After the user executes one of the targeted financial apps, such as Wells Fargo, Chase, or any of the other institutions on BankBot's hit list, a fake overlay that mimics the original screen is placed on top of the legitimate app, says Nikolaos Chrysaidos, head of mobile threat intelligence and security at Avast. He adds that more advanced users may be able to detect the bogus overlay, given they are not identical to the original banking app interface, but other users may not notice the difference.
BankBot's flexibility in the payload it delivers makes it unique, the security researchers say.
"Using the same payload delivery mechanism, the actors could drop whatever malware, spyware, banker [Trojans] they want into the device," Chrysaidos warns. "CISOs should at least be proactive and use an AV solution on the Android devices of their company devices."
The security researchers suspect BankBot's authors are based in Ukraine, Belarus, and Russia, because its activities in those regions are absent. As a result, they believe the actors are keeping a low profile with the local law authorities, the report states.
Google was notified of the latest BankBot version on Nov. 17, and the Internet giant removed it from Google Play on the same day, Chrysaidos says. To date, all of the reported BankBot variants have been removed from Google Play, but the actors still appear active, so it is likely that another run will be made in the future to upload newer versions of BankBot, the researchers note.
Old vs. New
BankBot, which ESET initially discovered at the start of this year, had another version emerge in September, Stefanko says.
The droppers in the September version were considered far more sophisticated than this newest version, the report states.
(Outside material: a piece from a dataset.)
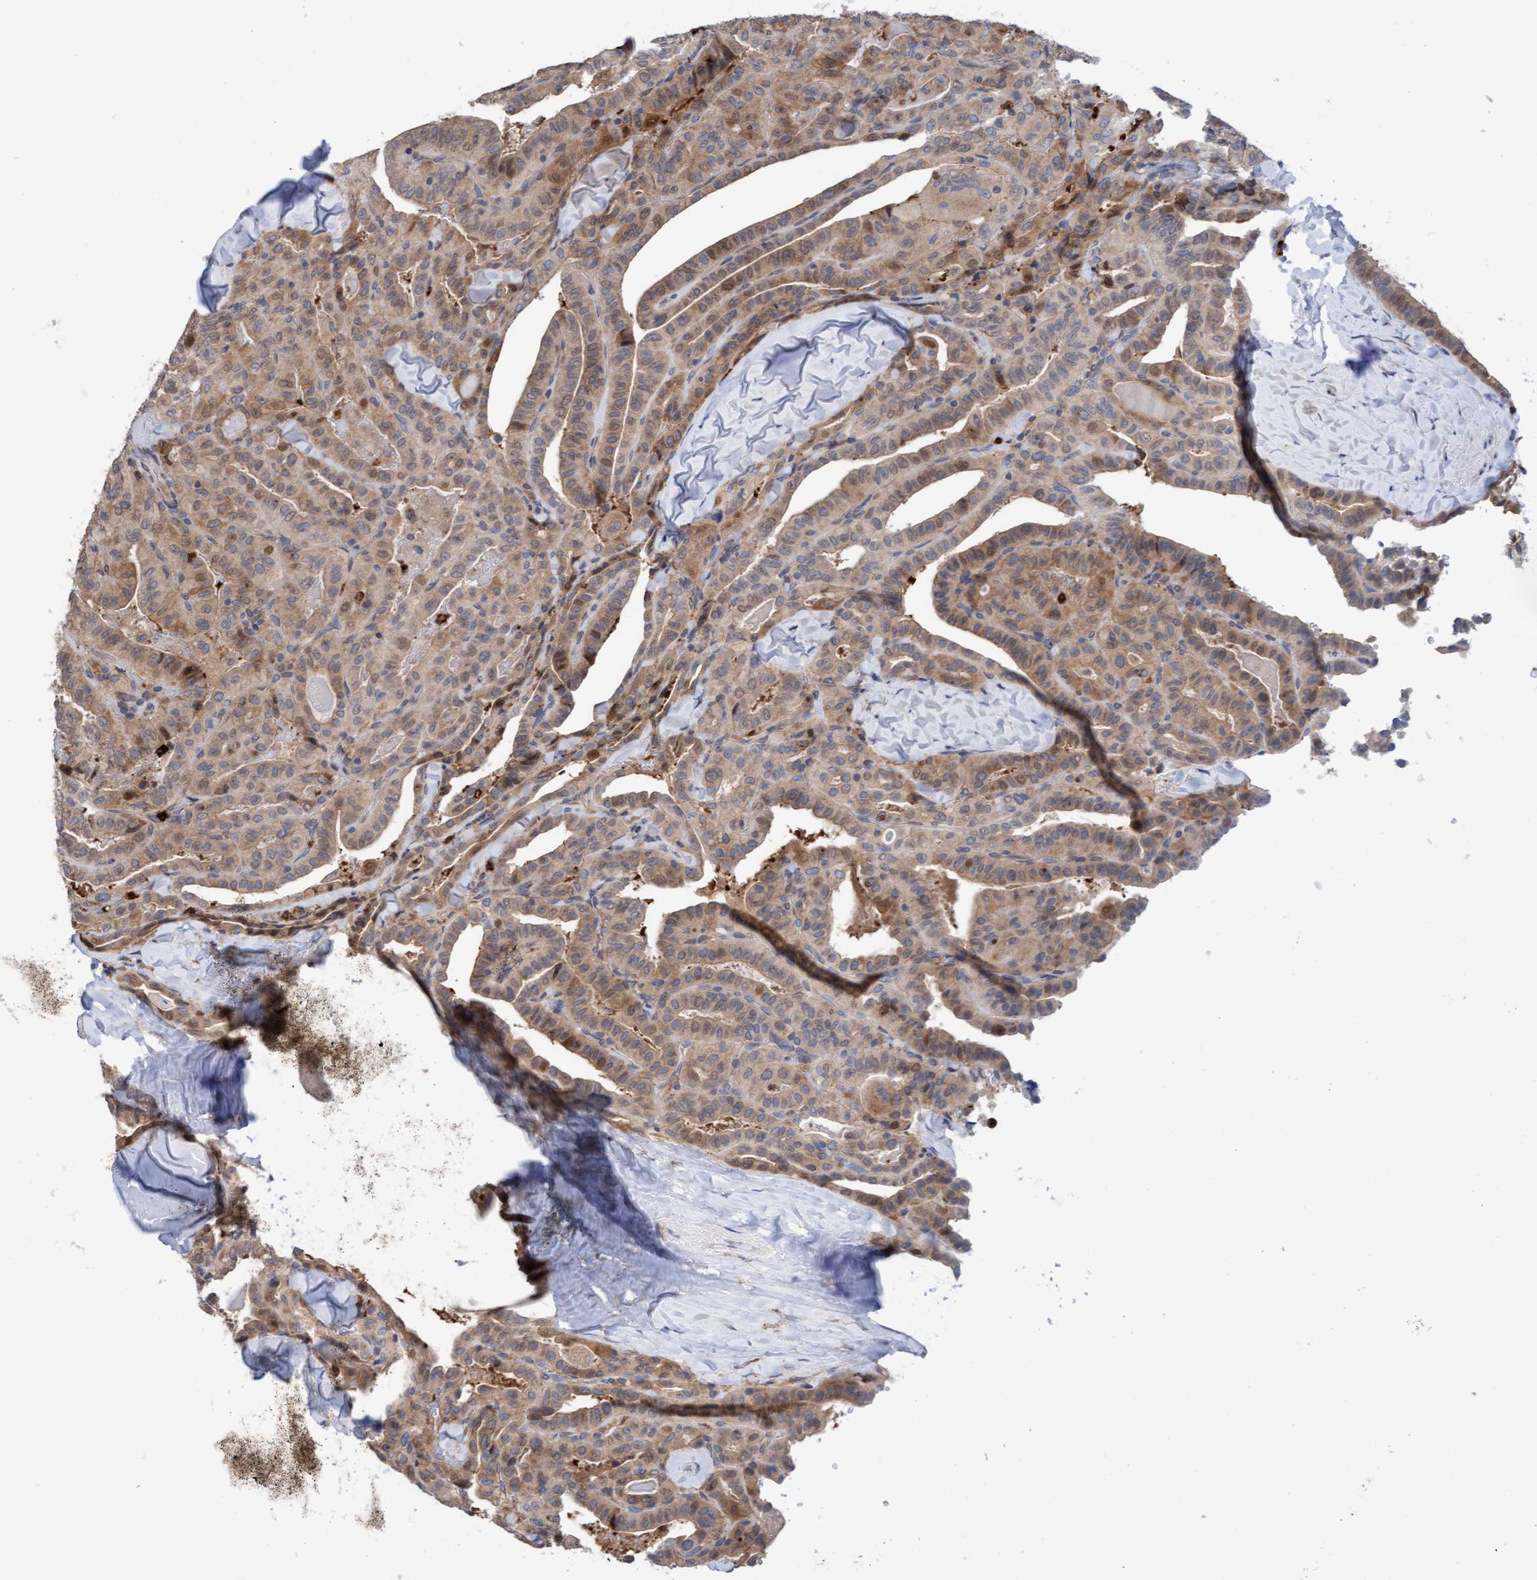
{"staining": {"intensity": "moderate", "quantity": ">75%", "location": "cytoplasmic/membranous"}, "tissue": "thyroid cancer", "cell_type": "Tumor cells", "image_type": "cancer", "snomed": [{"axis": "morphology", "description": "Papillary adenocarcinoma, NOS"}, {"axis": "topography", "description": "Thyroid gland"}], "caption": "Papillary adenocarcinoma (thyroid) stained with a protein marker displays moderate staining in tumor cells.", "gene": "MMP8", "patient": {"sex": "male", "age": 77}}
The malicious payloads could use Google's Accessibility Service to enable the installation of apps from unknown sources. But in the fall, Google halted use of this Accessibility Service feature for everyone except those who are blind.
"Bad actors removing this functionality could make their malware a bit more stealthy from discovery, as something that uses the Accessibility Service could be very quickly detected as suspicious," Chrysaidos says. "On the other hand, it makes the malware less powerful."